**Listing**.

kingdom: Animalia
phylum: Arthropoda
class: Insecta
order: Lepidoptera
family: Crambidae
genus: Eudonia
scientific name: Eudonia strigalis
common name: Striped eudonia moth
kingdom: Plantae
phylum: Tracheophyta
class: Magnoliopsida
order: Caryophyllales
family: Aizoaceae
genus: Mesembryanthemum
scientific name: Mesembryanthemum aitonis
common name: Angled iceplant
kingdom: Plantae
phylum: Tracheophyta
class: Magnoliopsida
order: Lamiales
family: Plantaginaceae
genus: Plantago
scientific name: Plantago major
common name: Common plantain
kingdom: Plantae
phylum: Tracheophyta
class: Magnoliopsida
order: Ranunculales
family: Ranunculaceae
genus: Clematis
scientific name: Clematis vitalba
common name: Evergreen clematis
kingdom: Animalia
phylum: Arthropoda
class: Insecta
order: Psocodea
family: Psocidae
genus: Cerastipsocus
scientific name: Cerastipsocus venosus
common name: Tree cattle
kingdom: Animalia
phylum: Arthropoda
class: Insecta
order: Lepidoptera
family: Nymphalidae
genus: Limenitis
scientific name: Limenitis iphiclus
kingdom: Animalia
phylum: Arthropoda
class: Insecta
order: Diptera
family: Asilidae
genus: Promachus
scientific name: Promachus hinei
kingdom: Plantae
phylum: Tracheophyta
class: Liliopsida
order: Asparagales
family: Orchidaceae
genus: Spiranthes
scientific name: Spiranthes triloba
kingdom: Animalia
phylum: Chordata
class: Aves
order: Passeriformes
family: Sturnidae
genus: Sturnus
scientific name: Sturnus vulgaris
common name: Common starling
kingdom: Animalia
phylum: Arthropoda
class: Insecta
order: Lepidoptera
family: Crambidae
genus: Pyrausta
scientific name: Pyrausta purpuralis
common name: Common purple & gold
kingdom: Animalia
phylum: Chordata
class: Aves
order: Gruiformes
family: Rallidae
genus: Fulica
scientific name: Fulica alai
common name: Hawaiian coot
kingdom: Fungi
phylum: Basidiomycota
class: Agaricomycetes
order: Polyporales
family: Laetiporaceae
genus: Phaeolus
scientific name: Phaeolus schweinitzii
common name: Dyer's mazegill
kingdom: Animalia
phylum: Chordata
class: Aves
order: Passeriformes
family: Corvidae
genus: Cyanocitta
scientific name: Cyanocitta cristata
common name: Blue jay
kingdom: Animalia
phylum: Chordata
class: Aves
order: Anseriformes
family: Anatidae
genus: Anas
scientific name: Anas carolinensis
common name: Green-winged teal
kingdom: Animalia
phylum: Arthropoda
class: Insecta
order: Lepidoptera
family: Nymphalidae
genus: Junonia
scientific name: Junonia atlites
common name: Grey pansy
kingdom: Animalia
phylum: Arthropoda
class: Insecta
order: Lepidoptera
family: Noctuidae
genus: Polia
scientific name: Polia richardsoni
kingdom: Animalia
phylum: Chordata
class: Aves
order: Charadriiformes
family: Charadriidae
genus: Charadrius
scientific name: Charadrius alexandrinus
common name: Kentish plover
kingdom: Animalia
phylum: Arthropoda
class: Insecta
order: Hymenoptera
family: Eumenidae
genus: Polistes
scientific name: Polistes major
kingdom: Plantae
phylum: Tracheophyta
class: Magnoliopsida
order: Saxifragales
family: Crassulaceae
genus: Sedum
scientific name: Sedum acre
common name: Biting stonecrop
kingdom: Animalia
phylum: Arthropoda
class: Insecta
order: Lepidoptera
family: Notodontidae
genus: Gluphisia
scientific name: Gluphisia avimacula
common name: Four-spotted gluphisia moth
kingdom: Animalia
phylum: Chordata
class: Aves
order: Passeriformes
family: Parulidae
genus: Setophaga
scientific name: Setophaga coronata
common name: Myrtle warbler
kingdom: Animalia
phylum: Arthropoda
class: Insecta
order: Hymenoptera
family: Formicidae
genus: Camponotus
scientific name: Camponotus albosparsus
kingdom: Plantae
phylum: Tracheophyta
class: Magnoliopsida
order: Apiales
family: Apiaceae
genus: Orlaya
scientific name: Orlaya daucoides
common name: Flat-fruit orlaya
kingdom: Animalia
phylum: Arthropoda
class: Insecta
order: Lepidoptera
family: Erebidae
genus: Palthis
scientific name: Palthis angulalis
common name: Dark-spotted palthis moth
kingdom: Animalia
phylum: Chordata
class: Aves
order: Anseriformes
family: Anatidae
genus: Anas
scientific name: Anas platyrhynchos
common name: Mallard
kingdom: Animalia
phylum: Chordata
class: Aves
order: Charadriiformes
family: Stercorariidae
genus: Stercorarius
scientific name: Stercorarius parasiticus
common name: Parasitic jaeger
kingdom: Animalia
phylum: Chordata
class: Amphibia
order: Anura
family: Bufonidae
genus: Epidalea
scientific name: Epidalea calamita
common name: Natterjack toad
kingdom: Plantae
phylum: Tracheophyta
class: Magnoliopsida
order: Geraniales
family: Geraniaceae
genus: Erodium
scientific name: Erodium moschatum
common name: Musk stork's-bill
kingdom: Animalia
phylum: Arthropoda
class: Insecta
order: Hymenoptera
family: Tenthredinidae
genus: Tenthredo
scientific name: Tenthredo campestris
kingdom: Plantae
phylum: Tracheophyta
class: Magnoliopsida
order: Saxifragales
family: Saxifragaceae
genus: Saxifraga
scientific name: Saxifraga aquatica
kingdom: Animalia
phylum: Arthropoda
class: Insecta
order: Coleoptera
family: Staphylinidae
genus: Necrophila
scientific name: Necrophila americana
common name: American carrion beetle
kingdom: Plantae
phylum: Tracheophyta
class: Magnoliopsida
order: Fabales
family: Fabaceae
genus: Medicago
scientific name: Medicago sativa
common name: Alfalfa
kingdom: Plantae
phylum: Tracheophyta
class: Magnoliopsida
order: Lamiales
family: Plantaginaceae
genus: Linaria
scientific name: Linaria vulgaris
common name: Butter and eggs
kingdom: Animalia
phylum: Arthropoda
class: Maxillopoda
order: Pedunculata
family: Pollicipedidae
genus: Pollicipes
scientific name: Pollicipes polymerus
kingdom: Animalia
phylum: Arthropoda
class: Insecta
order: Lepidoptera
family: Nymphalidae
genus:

**Given exercise**. Please reproduce every line of the rows above word for word, keeping them in the same order.

**Complete output**.
kingdom: Animalia
phylum: Arthropoda
class: Insecta
order: Lepidoptera
family: Crambidae
genus: Eudonia
scientific name: Eudonia strigalis
common name: Striped eudonia moth
kingdom: Plantae
phylum: Tracheophyta
class: Magnoliopsida
order: Caryophyllales
family: Aizoaceae
genus: Mesembryanthemum
scientific name: Mesembryanthemum aitonis
common name: Angled iceplant
kingdom: Plantae
phylum: Tracheophyta
class: Magnoliopsida
order: Lamiales
family: Plantaginaceae
genus: Plantago
scientific name: Plantago major
common name: Common plantain
kingdom: Plantae
phylum: Tracheophyta
class: Magnoliopsida
order: Ranunculales
family: Ranunculaceae
genus: Clematis
scientific name: Clematis vitalba
common name: Evergreen clematis
kingdom: Animalia
phylum: Arthropoda
class: Insecta
order: Psocodea
family: Psocidae
genus: Cerastipsocus
scientific name: Cerastipsocus venosus
common name: Tree cattle
kingdom: Animalia
phylum: Arthropoda
class: Insecta
order: Lepidoptera
family: Nymphalidae
genus: Limenitis
scientific name: Limenitis iphiclus
kingdom: Animalia
phylum: Arthropoda
class: Insecta
order: Diptera
family: Asilidae
genus: Promachus
scientific name: Promachus hinei
kingdom: Plantae
phylum: Tracheophyta
class: Liliopsida
order: Asparagales
family: Orchidaceae
genus: Spiranthes
scientific name: Spiranthes triloba
kingdom: Animalia
phylum: Chordata
class: Aves
order: Passeriformes
family: Sturnidae
genus: Sturnus
scientific name: Sturnus vulgaris
common name: Common starling
kingdom: Animalia
phylum: Arthropoda
class: Insecta
order: Lepidoptera
family: Crambidae
genus: Pyrausta
scientific name: Pyrausta purpuralis
common name: Common purple & gold
kingdom: Animalia
phylum: Chordata
class: Aves
order: Gruiformes
family: Rallidae
genus: Fulica
scientific name: Fulica alai
common name: Hawaiian coot
kingdom: Fungi
phylum: Basidiomycota
class: Agaricomycetes
order: Polyporales
family: Laetiporaceae
genus: Phaeolus
scientific name: Phaeolus schweinitzii
common name: Dyer's mazegill
kingdom: Animalia
phylum: Chordata
class: Aves
order: Passeriformes
family: Corvidae
genus: Cyanocitta
scientific name: Cyanocitta cristata
common name: Blue jay
kingdom: Animalia
phylum: Chordata
class: Aves
order: Anseriformes
family: Anatidae
genus: Anas
scientific name: Anas carolinensis
common name: Green-winged teal
kingdom: Animalia
phylum: Arthropoda
class: Insecta
order: Lepidoptera
family: Nymphalidae
genus: Junonia
scientific name: Junonia atlites
common name: Grey pansy
kingdom: Animalia
phylum: Arthropoda
class: Insecta
order: Lepidoptera
family: Noctuidae
genus: Polia
scientific name: Polia richardsoni
kingdom: Animalia
phylum: Chordata
class: Aves
order: Charadriiformes
family: Charadriidae
genus: Charadrius
scientific name: Charadrius alexandrinus
common name: Kentish plover
kingdom: Animalia
phylum: Arthropoda
class: Insecta
order: Hymenoptera
family: Eumenidae
genus: Polistes
scientific name: Polistes major
kingdom: Plantae
phylum: Tracheophyta
class: Magnoliopsida
order: Saxifragales
family: Crassulaceae
genus: Sedum
scientific name: Sedum acre
common name: Biting stonecrop
kingdom: Animalia
phylum: Arthropoda
class: Insecta
order: Lepidoptera
family: Notodontidae
genus: Gluphisia
scientific name: Gluphisia avimacula
common name: Four-spotted gluphisia moth
kingdom: Animalia
phylum: Chordata
class: Aves
order: Passeriformes
family: Parulidae
genus: Setophaga
scientific name: Setophaga coronata
common name: Myrtle warbler
kingdom: Animalia
phylum: Arthropoda
class: Insecta
order: Hymenoptera
family: Formicidae
genus: Camponotus
scientific name: Camponotus albosparsus
kingdom: Plantae
phylum: Tracheophyta
class: Magnoliopsida
order: Apiales
family: Apiaceae
genus: Orlaya
scientific name: Orlaya daucoides
common name: Flat-fruit orlaya
kingdom: Animalia
phylum: Arthropoda
class: Insecta
order: Lepidoptera
family: Erebidae
genus: Palthis
scientific name: Palthis angulalis
common name: Dark-spotted palthis moth
kingdom: Animalia
phylum: Chordata
class: Aves
order: Anseriformes
family: Anatidae
genus: Anas
scientific name: Anas platyrhynchos
common name: Mallard
kingdom: Animalia
phylum: Chordata
class: Aves
order: Charadriiformes
family: Stercorariidae
genus: Stercorarius
scientific name: Stercorarius parasiticus
common name: Parasitic jaeger
kingdom: Animalia
phylum: Chordata
class: Amphibia
order: Anura
family: Bufonidae
genus: Epidalea
scientific name: Epidalea calamita
common name: Natterjack toad
kingdom: Plantae
phylum: Tracheophyta
class: Magnoliopsida
order: Geraniales
family: Geraniaceae
genus: Erodium
scientific name: Erodium moschatum
common name: Musk stork's-bill
kingdom: Animalia
phylum: Arthropoda
class: Insecta
order: Hymenoptera
family: Tenthredinidae
genus: Tenthredo
scientific name: Tenthredo campestris
kingdom: Plantae
phylum: Tracheophyta
class: Magnoliopsida
order: Saxifragales
family: Saxifragaceae
genus: Saxifraga
scientific name: Saxifraga aquatica
kingdom: Animalia
phylum: Arthropoda
class: Insecta
order: Coleoptera
family: Staphylinidae
genus: Necrophila
scientific name: Necrophila americana
common name: American carrion beetle
kingdom: Plantae
phylum: Tracheophyta
class: Magnoliopsida
order: Fabales
family: Fabaceae
genus: Medicago
scientific name: Medicago sativa
common name: Alfalfa
kingdom: Plantae
phylum: Tracheophyta
class: Magnoliopsida
order: Lamiales
family: Plantaginaceae
genus: Linaria
scientific name: Linaria vulgaris
common name: Butter and eggs
kingdom: Animalia
phylum: Arthropoda
class: Maxillopoda
order: Pedunculata
family: Pollicipedidae
genus: Pollicipes
scientific name: Pollicipes polymerus
kingdom: Animalia
phylum: Arthropoda
class: Insecta
order: Lepidoptera
family: Nymphalidae
genus:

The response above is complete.